(Stored data)

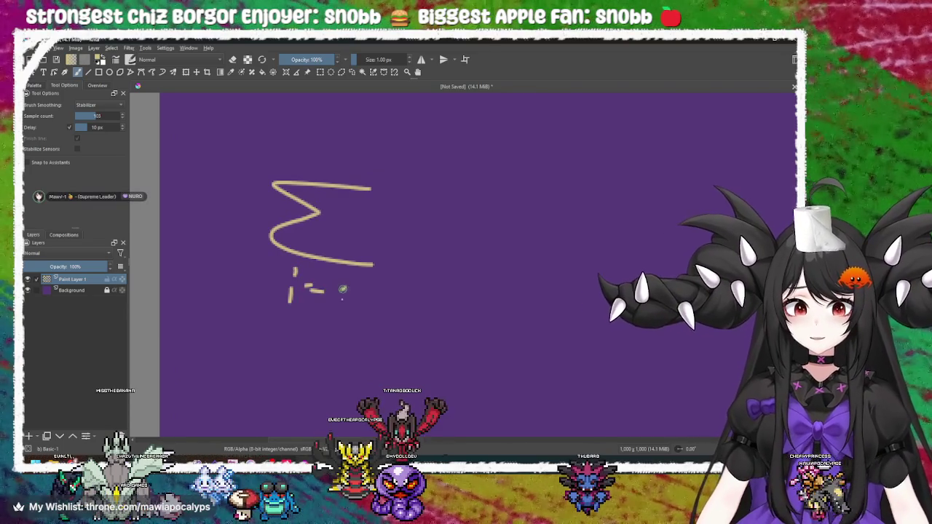
left_click_drag(345, 288, 342, 289)
mouse_move(333, 161)
left_mouse_down()
mouse_move(363, 184)
mouse_move(327, 257)
mouse_move(347, 257)
mouse_move(357, 232)
left_mouse_up()
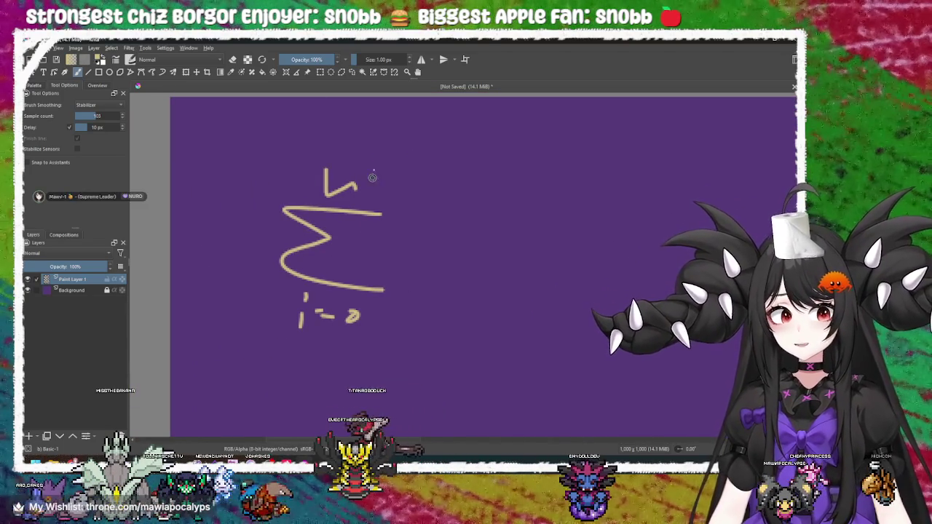
Step: Try a vertical arrow stroke right of the sigma, then undo those experimental strokes
left_click_drag(394, 193, 324, 198)
left_click_drag(289, 150, 263, 146)
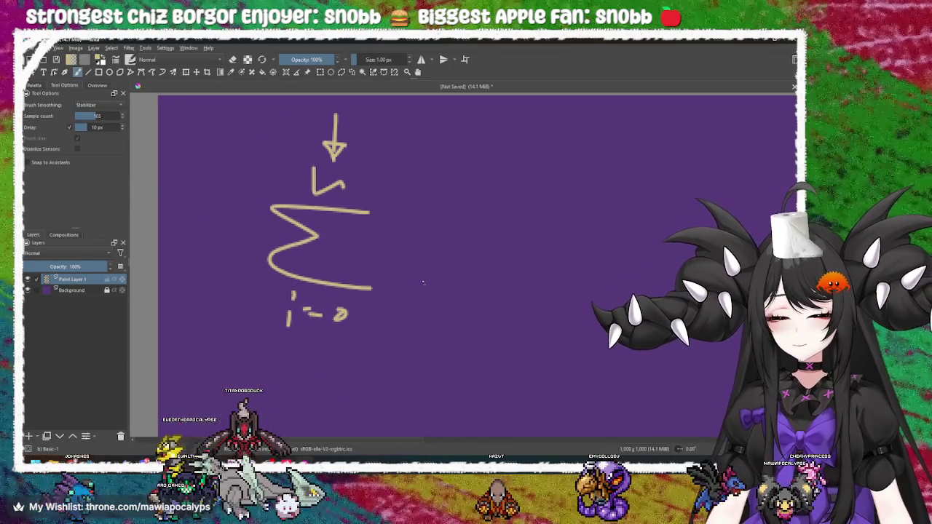
mouse_move(385, 312)
left_mouse_down()
mouse_move(368, 319)
mouse_move(425, 305)
left_mouse_up()
mouse_move(348, 211)
left_mouse_down()
mouse_move(356, 323)
mouse_move(375, 260)
mouse_move(363, 255)
mouse_move(400, 258)
mouse_move(377, 255)
left_mouse_up()
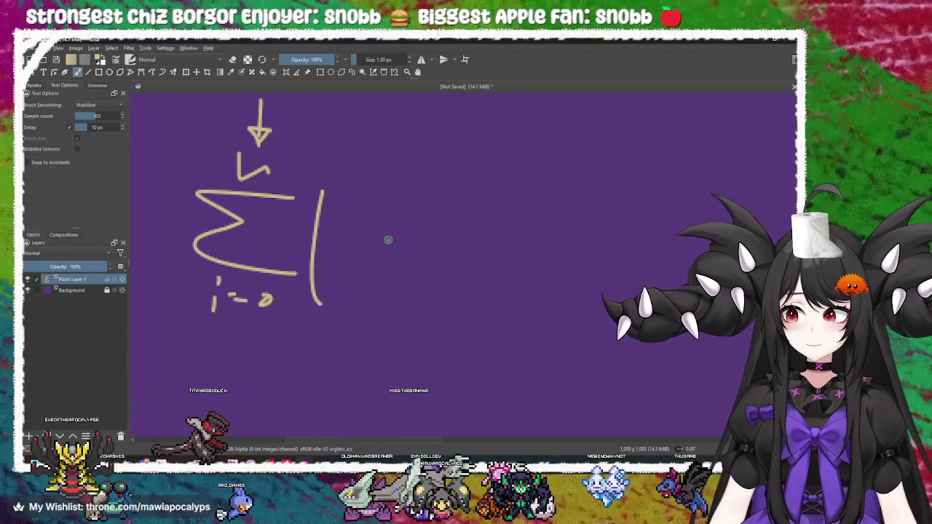
mouse_move(364, 223)
left_mouse_down()
mouse_move(316, 223)
mouse_move(386, 250)
left_mouse_up()
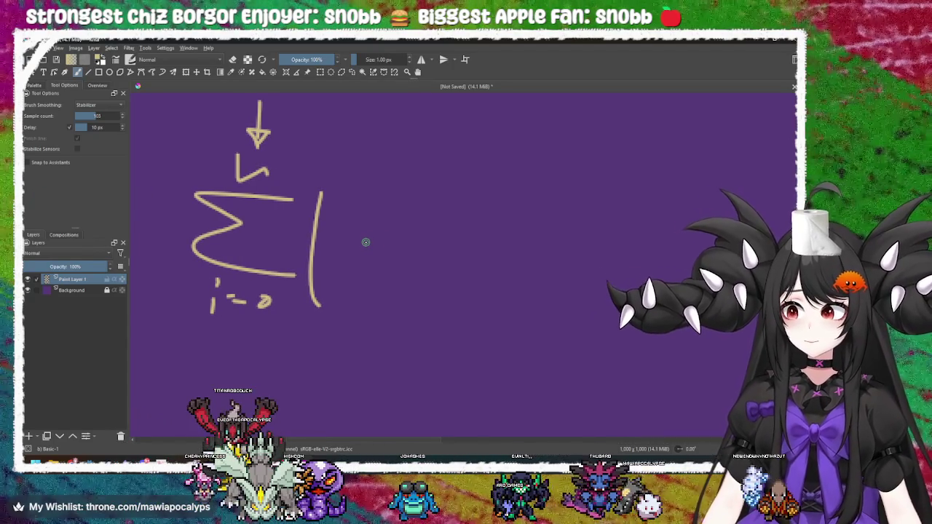
mouse_move(375, 245)
left_mouse_down()
mouse_move(391, 252)
mouse_move(366, 240)
left_mouse_up()
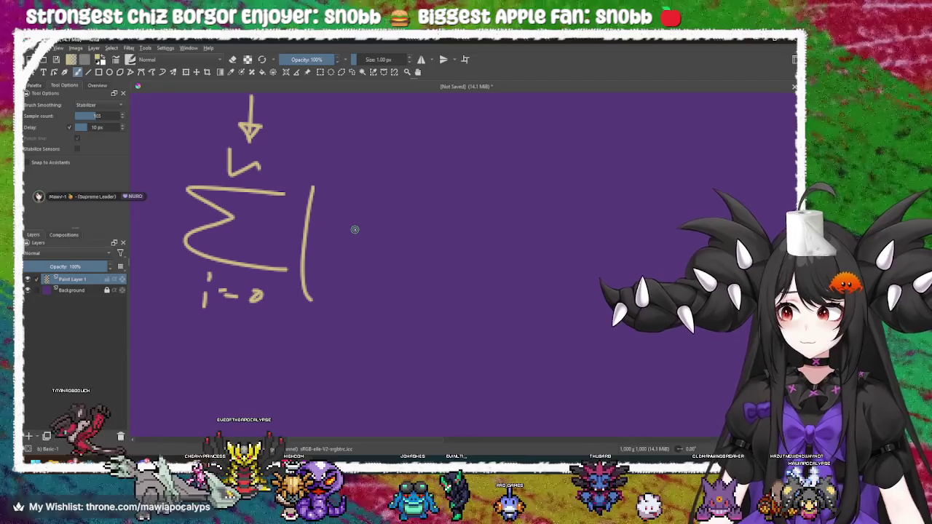
mouse_move(356, 230)
left_mouse_down()
mouse_move(370, 252)
mouse_move(362, 236)
mouse_move(369, 242)
left_mouse_up()
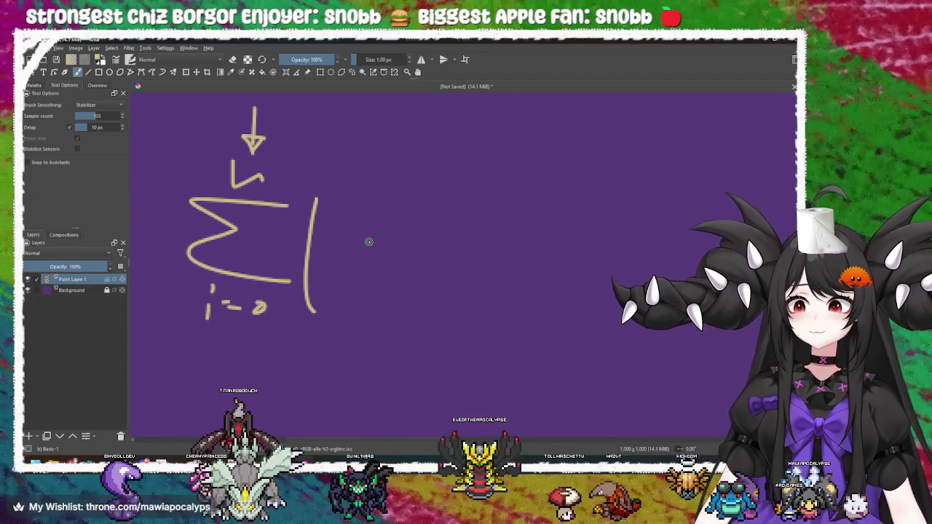
mouse_move(368, 245)
left_mouse_down()
mouse_move(393, 258)
mouse_move(343, 248)
left_mouse_up()
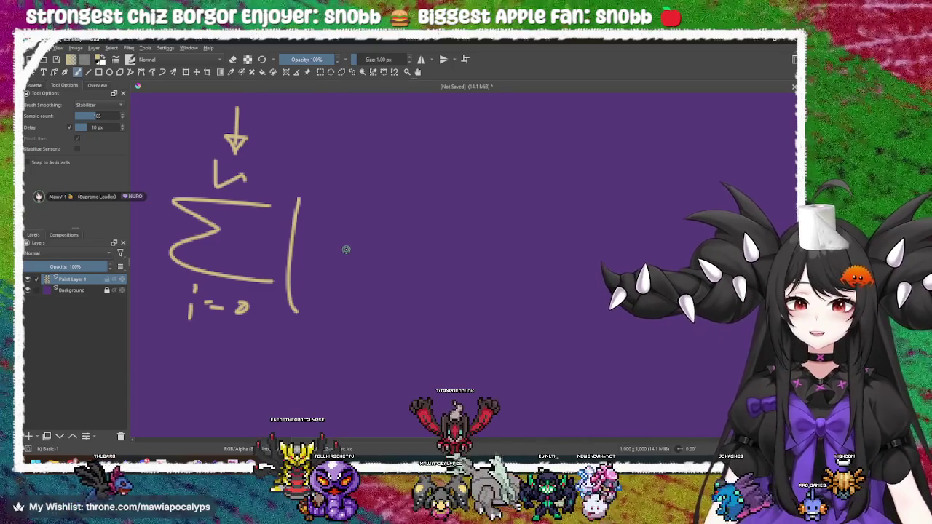
key("ctrl+z")
key("ctrl+z")
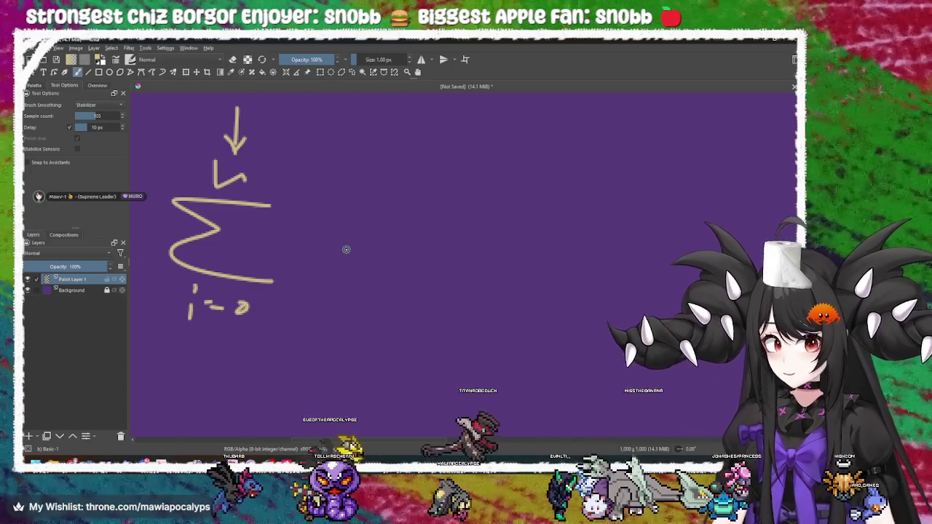
key("ctrl+z")
key("ctrl+z")
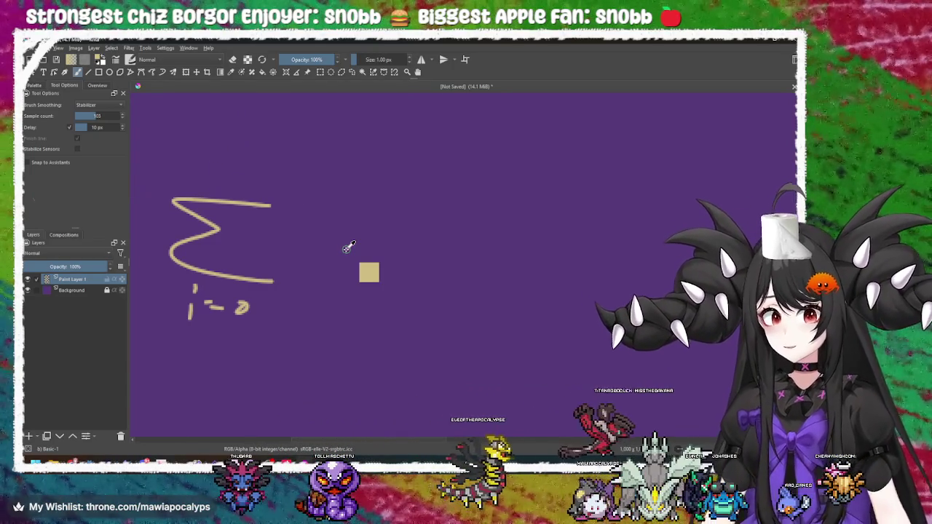
Step: Draw the upper limit over the sigma, a shorter opening bracket, and cursive letters below
left_click_drag(211, 184, 246, 179)
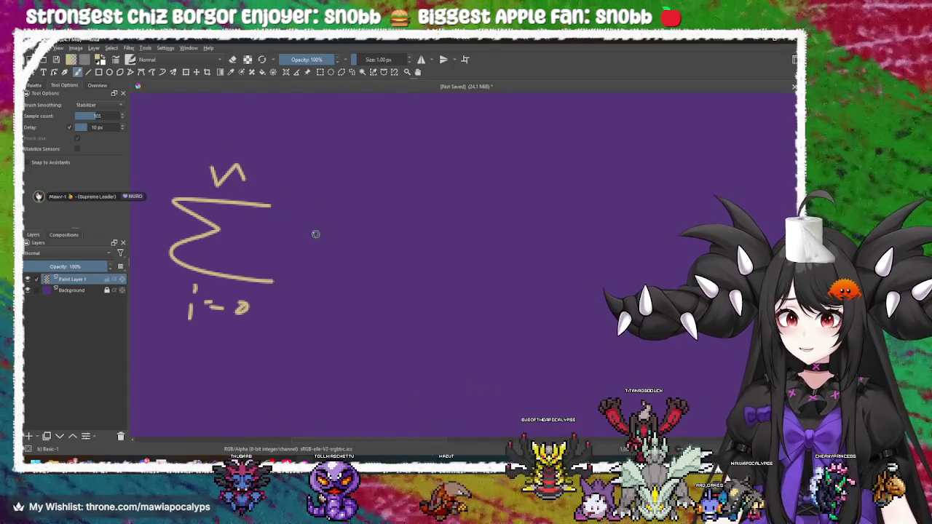
left_click_drag(326, 178, 320, 299)
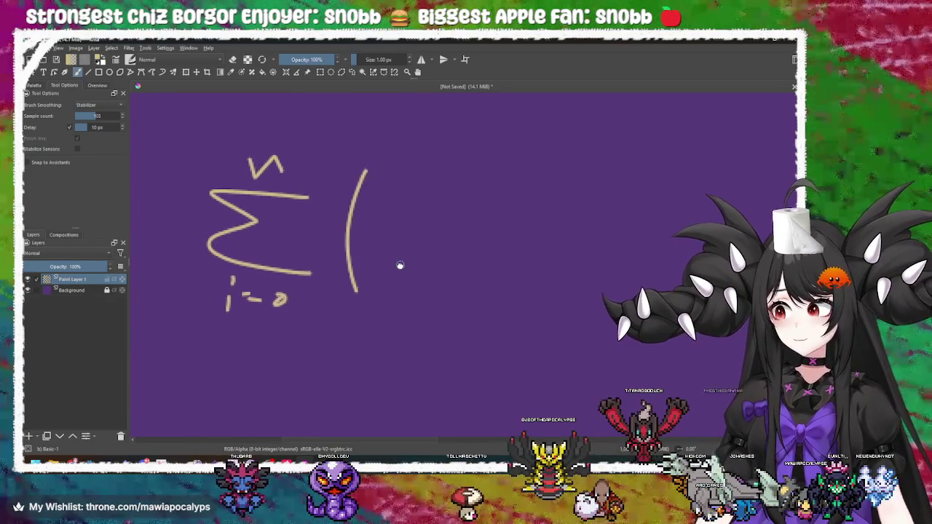
key("ctrl+z")
left_click_drag(332, 198, 321, 298)
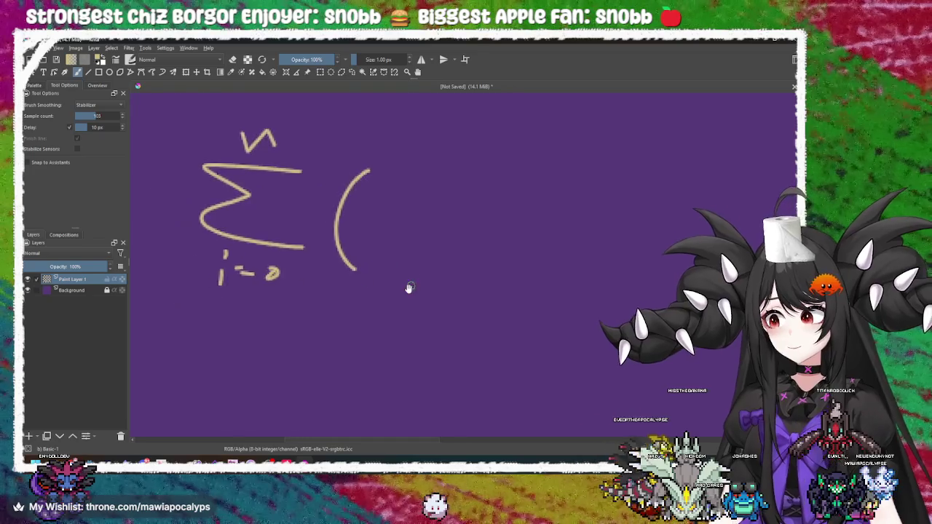
mouse_move(260, 280)
left_mouse_down()
mouse_move(281, 297)
mouse_move(492, 281)
left_mouse_up()
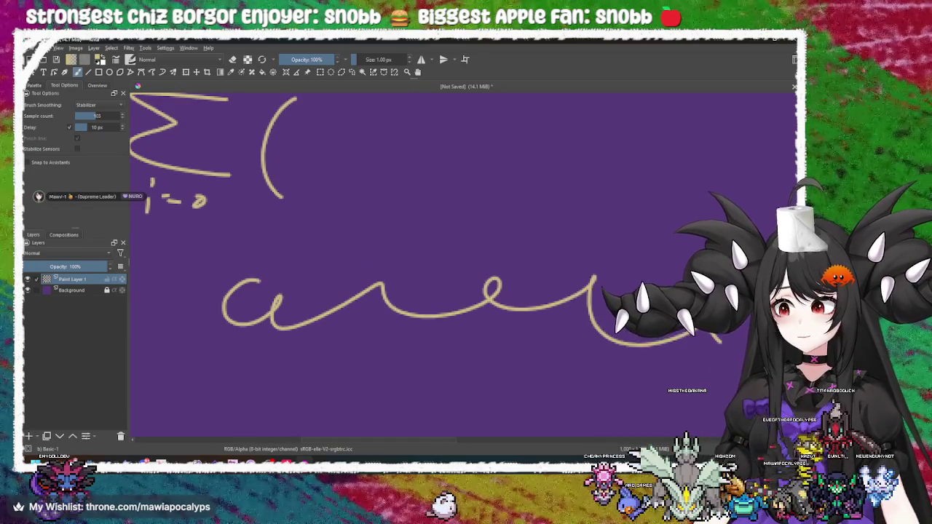
Step: Remove the cursive writing and a first triangle attempt
key("ctrl+z")
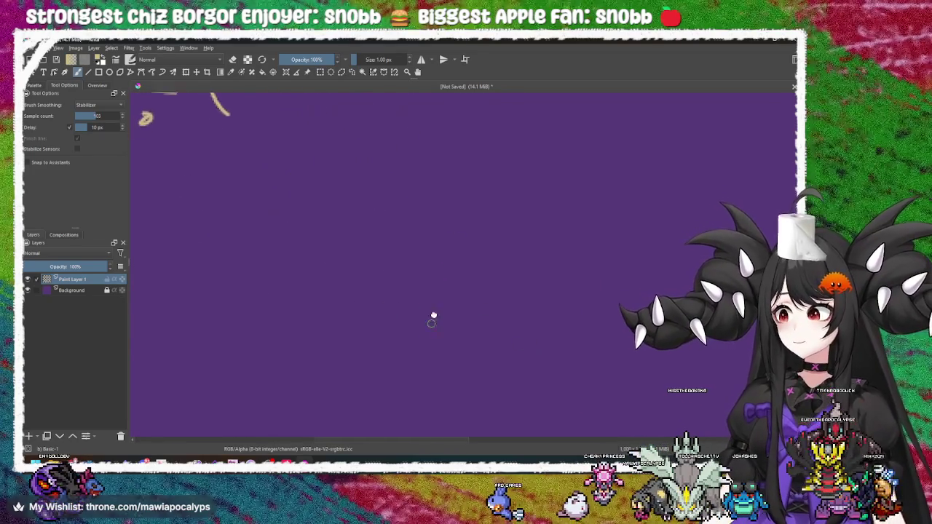
left_click_drag(482, 315, 486, 270)
mouse_move(480, 168)
left_mouse_down()
mouse_move(489, 322)
mouse_move(421, 310)
left_mouse_up()
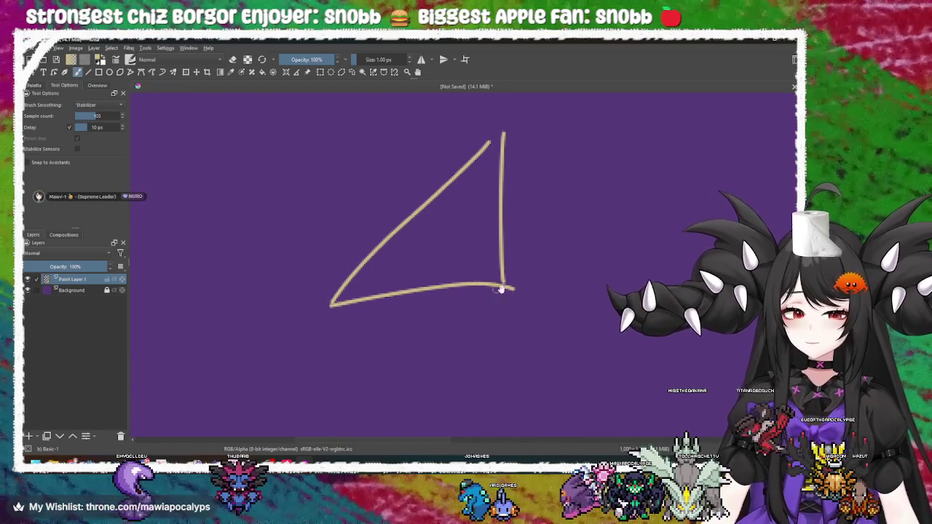
key("ctrl+z")
key("ctrl+z")
key("ctrl+z")
Step: Draw the tan triangle's three sides, a label beside its left side, and α at the left angle
left_click_drag(428, 164, 324, 245)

→ Your goal: Starting where a line contains "mouse_move(386, 250)" and finishing at the last line above, set down every line exactly as it reads, with no pictures.

→ Written reply:
mouse_move(386, 250)
left_mouse_up()
mouse_move(375, 245)
left_mouse_down()
mouse_move(391, 252)
mouse_move(366, 240)
left_mouse_up()
mouse_move(356, 230)
left_mouse_down()
mouse_move(370, 252)
mouse_move(362, 236)
mouse_move(369, 242)
left_mouse_up()
mouse_move(368, 245)
left_mouse_down()
mouse_move(393, 258)
mouse_move(343, 248)
left_mouse_up()
key("ctrl+z")
key("ctrl+z")
key("ctrl+z")
key("ctrl+z")
Step: Draw the upper limit over the sigma, a shorter opening bracket, and cursive letters below
left_click_drag(211, 184, 246, 179)
left_click_drag(326, 178, 320, 299)
key("ctrl+z")
left_click_drag(332, 198, 321, 298)
mouse_move(260, 280)
left_mouse_down()
mouse_move(281, 297)
mouse_move(492, 281)
left_mouse_up()
Step: Remove the cursive writing and a first triangle attempt
key("ctrl+z")
left_click_drag(482, 315, 486, 270)
mouse_move(480, 168)
left_mouse_down()
mouse_move(489, 322)
mouse_move(421, 310)
left_mouse_up()
key("ctrl+z")
key("ctrl+z")
key("ctrl+z")
Step: Draw the tan triangle's three sides, a label beside its left side, and α at the left angle
left_click_drag(428, 164, 324, 245)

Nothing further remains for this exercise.